Startup Businesses - January 14, 2012
When founding a startup, many entrepreneurs focus on the business idea and how best to develop it into a profitable reality. Entrepreneurs tend to embody certain characteristics that drive them to seek out new challenges, reject the status quo and take necessary risks to increase market share.
Startups are founded on an idea or concept that deviates from what is dominating in an industry, presenting a new mindset or solution to consumers. Typically launched on minimal resources and financial backing, startups represent the birth of inspiration and the determination needed to translate ideas into tangible offerings and gains. Without startups or the entrepreneurial spirit, many important discoveries may not have been introduced to the market, which would have decelerated other innovations down the road. It is important for industries to nurture the growth and development of startups as a source of new ideas and perspectives. Fresh ideas and changes to an accepted system may prove to offer minimal benefits to the community, or completely transform an industry forever. Without entrepreneurs paving the way for new discoveries, how an idea will affect the public may never be realized.
While unflappable ambition and a need to find solutions to common problems are highly regarded character traits, they can leave entrepreneurs vulnerable to certain errors in judgment or missteps. Entrepreneurs should maintain a high level of self-confidence, perseverance and determination to create a presence in a market and turn a profit. Entrepreneurs should also, however, make sure to avoid certain pitfalls that are commonplace when all the focus is on growth and development in a startup's early stages. While it is impossible to start a company and not make any mistakes - some missteps are necessary in order to learn valuable lessons in the process - certain errors can be sidestepped or reduced in severity to limit the impact they may have on the project's short and long-term success. Entrepreneurs must continue to take risks in order to strike gold, but must keep overly ambitious behavior in check to protect the plan from an early demise.
Focusing on cutting expenses in the beginning to keep costs low is generally viewed as a good rule of thumb to help startups stay within budget until profits start rolling in. However, if an entrepreneur makes too many sacrifices for the sake of saving a few bucks, the cutbacks may start to have an impact on performance and quality of the offering. Opting for rental space that offers the most affordable rent or used equipment, for example, may be a bad move if the space does not meet the infrastructure and technological demands of the business. Workers must be performing at the highest levels of productivity and efficiency in the early stages of startup operations. Therefore, staff must be equipped with the necessary tools and resources to support this work, as insufficient assets will result in delayed operations and decreased output. Working under less-than-ideal conditions may also increase the potential for costly errors that can set back companies during critical earl y months.
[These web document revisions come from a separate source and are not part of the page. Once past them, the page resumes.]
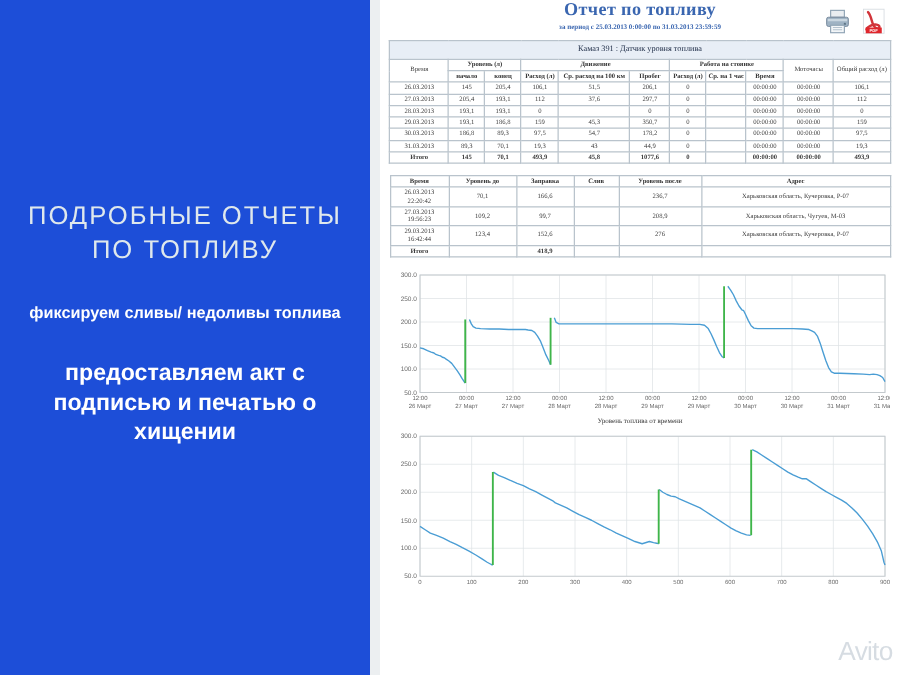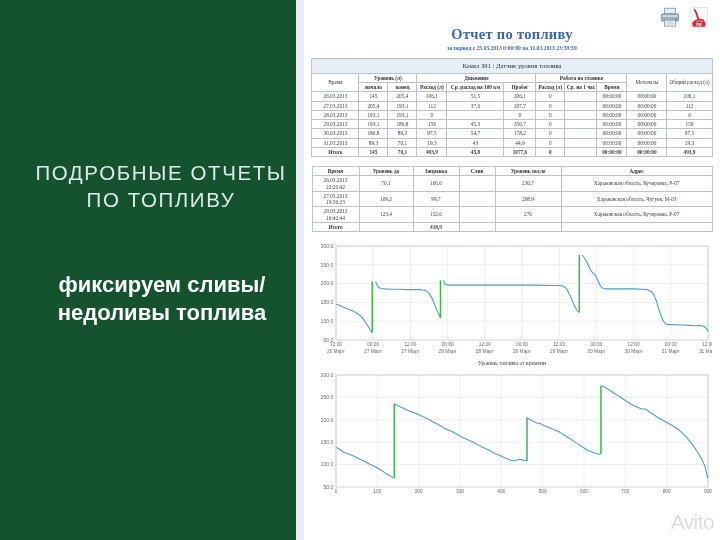--- a/index.html
+++ b/index.html
@@ -7,44 +7,44 @@
   body {
     font-family: "Liberation Sans", sans-serif;
     background: #ffffff;
     display: flex;
   }
 
   
   #promo-panel {
     width: 296px;
     height: 540px;
-    background: #14532d;
+    background: #1d4ed8;
     position: relative;
     flex: 0 0 296px;
     display: flex;
     flex-direction: column;
-    align-items: flex-end;
+    align-items: center;
   }
   #promo-headline {
     width: 270px;
     margin-top: 159px;
     text-align: center;
     color: #dfe8ec;
     font-size: 20.5px;
     letter-spacing: 1.6px;
     line-height: 1.33;
     font-weight: 400;
     text-transform: uppercase;
   }
   #promo-sub1 {
     width: 268px;
-    margin-top: 57px;
+    margin-top: 28px;
     text-align: center;
     color: #ffffff;
-    font-size: 22px;
+    font-size: 13px;
     font-weight: 700;
     line-height: 1.28;
   }
   #promo-sub2 {
     width: 278px;
     margin-top: 28px;
     text-align: center;
     color: #ffffff;
     font-size: 18.5px;
     font-weight: 700;
@@ -78,21 +78,20 @@
   }
   .toolbar-ico { width: 22px; height: 22px; display: block; }
 
   
   #report-title {
     text-align: center;
     font-family: "Liberation Serif", serif;
     font-weight: 700;
     font-size: 14.5px;
     color: #3a66b0;
-    padding-top: 26px;
     letter-spacing: .3px;
   }
   #report-period {
     text-align: center;
     font-family: "Liberation Serif", serif;
     font-weight: 700;
     font-size: 5.6px;
     color: #3a66b0;
     padding-top: 2px;
   }
@@ -162,20 +161,21 @@
     pointer-events: none;
     font-family: "Liberation Sans", sans-serif;
   }
 </style>
 </head>
 <body>
 
 <div id="promo-panel">
   <div id="promo-headline">Подробные отчеты по топливу</div>
   <div id="promo-sub1">фиксируем сливы/ недоливы топлива</div>
+  <div id="promo-sub2">предоставляем акт с подписью и печатью о хищении</div>
 </div>
 
 <div id="panel-gap"></div>
 
 <div id="report-panel">
 
   <div id="report-toolbar">
     <span class="toolbar-ico">
       <svg viewBox="0 0 24 24" width="22" height="22">
         <rect x="6" y="2.5" width="12" height="6" fill="#e9edf1" stroke="#8fa3b4" stroke-width="1"></rect>

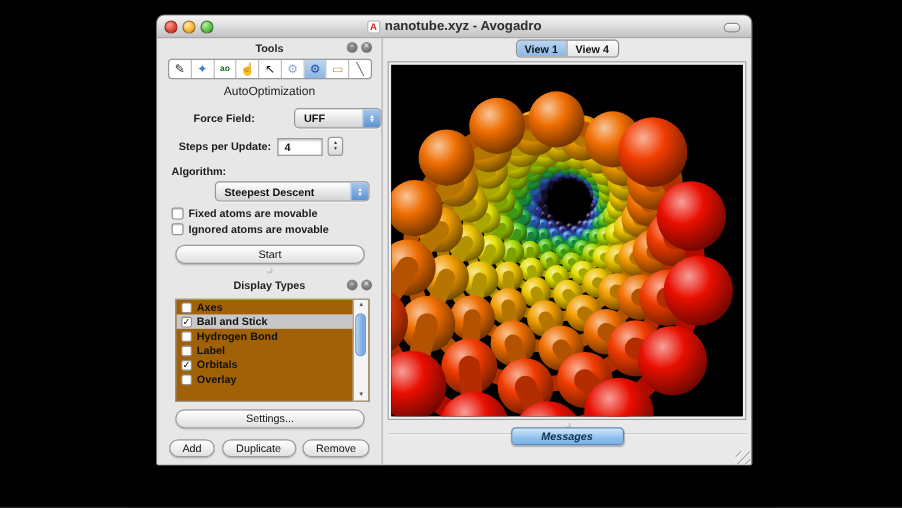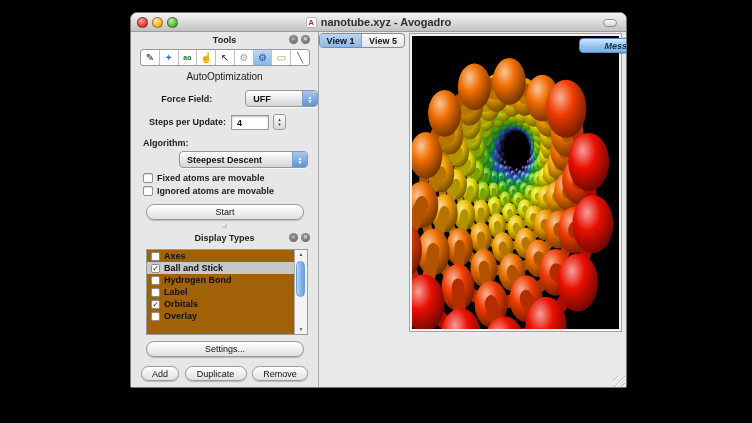--- a/index.html
+++ b/index.html
@@ -95,21 +95,21 @@
   .sarrow { position:absolute; left:0; right:0; height:9px; text-align:center; font-size:5px; color:#555; line-height:9px; }
   .sarrow.up { top:0; } .sarrow.down { bottom:0; }
   .thumb { position:absolute; left:1px; width:9px; top:11px; height:36px; border-radius:5px;
     background:linear-gradient(90deg,#b9d6f4,#7fb0e6 60%,#6da1dc); border:1px solid #6f9ed2; }
 
   .btnrow { margin:9px 10px 0 10px; display:flex; justify-content:space-between; }
   .btnrow .pill { height:15px; }
   .addbtn { width:38px; } .dupbtn { width:62px; } .rembtn { width:56px; }
 
   
-  .viewpane { flex:1; display:flex; flex-direction:row; background:#e9e9e9; position:relative; }
+  .viewpane { flex:1; display:flex; flex-direction:column; background:#e9e9e9; position:relative; }
   .tabs { height:17px; display:flex; justify-content:center; align-items:flex-start; margin-top:1px; }
   .tabgroup { display:flex; height:15px; border:1px solid #8a8a8a; border-radius:4px; overflow:hidden;
     background:linear-gradient(#fdfdfd,#e4e4e4); }
   .tab { width:42px; display:flex; align-items:center; justify-content:center;
     font-size:9px; font-weight:bold; color:#111; border-right:1px solid #9a9a9a; }
   .tab:last-child { border-right:none; }
   .tab.sel { background:linear-gradient(#b9d5f1,#8bb7e5); }
 
   .glframe { margin:1px 4px 0 4px; height:299px; border:1px solid #a3a3a3; background:#f2f2f2; padding:2px; }
   .gl { width:100%; height:100%; background:#000; overflow:hidden; }
@@ -282,21 +282,21 @@
         <div class="pill addbtn">Add</div>
         <div class="pill dupbtn">Duplicate</div>
         <div class="pill rembtn">Remove</div>
       </div>
     </div>
 
     <div class="viewpane">
       <div class="tabs">
         <div class="tabgroup">
           <div class="tab sel">View 1</div>
-          <div class="tab">View 5</div>
+          <div class="tab">View 4</div>
         </div>
       </div>
       <div class="glframe">
         <div class="gl">
           <svg id="scene" viewBox="0 0 294 293" width="100%" height="100%" preserveAspectRatio="none">
               <rect x="0" y="0" width="294" height="293" fill="#000000"></rect>
               <defs>
                 <radialGradient id="g0" cx="36%" cy="30%" r="75%">
                   <stop offset="0%" stop-color="#f69f99"></stop>
                   <stop offset="42%" stop-color="#e90f00"></stop>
Putting too much of an emphasis cost-savings on professional guidance can harm a startup's success. Many startups must partner with experts in certain aspects of the business model such as accounting, IT or legal departments. If an entrepreneur can only hire a limited staff and does not have background or expertise in all of the company's components - which most founders do not - it is worth the money to pay for high-quality experts. A discount lawyer or accountant service will typically offer a startup the bare minimum in services and attention. Startups have unique challenges that present themselves without notice. Limited resources and staff make it difficult to address each obstacle efficiently. Ensuring high-quality providers are on board will help entrepreneurs worry less about legal and financial roadblocks and focus more on product development and growth. Working with high-quality service providers may be costly in the beginning, but will typically ward off expensive problems or penalties in the future that may be the downfall for a startup.
Furthermore, entrepreneurs should be sure to keep their self-confidence in check as well. Yes, startup founders must be the strongest believers in a business idea and work unwaveringly on pushing the concept into the market. But entrepreneurs must also know when to recognize a weakness or disparity in a business concept in order to address it promptly and limit any negative ripple effects. Entrepreneurs should never question ambition or determination, but can leave wiggle room for improvements to an idea after gauging the market and speaking with industry experts. If an entrepreneur falls too in love with a project and becomes blind to what elements could make the idea a true success, the self-confidence may become the startup's greatest downfall. Entrepreneurs must be sure to nurture their natural traits while leveraging these skills to the advantage of the business, not its detriment.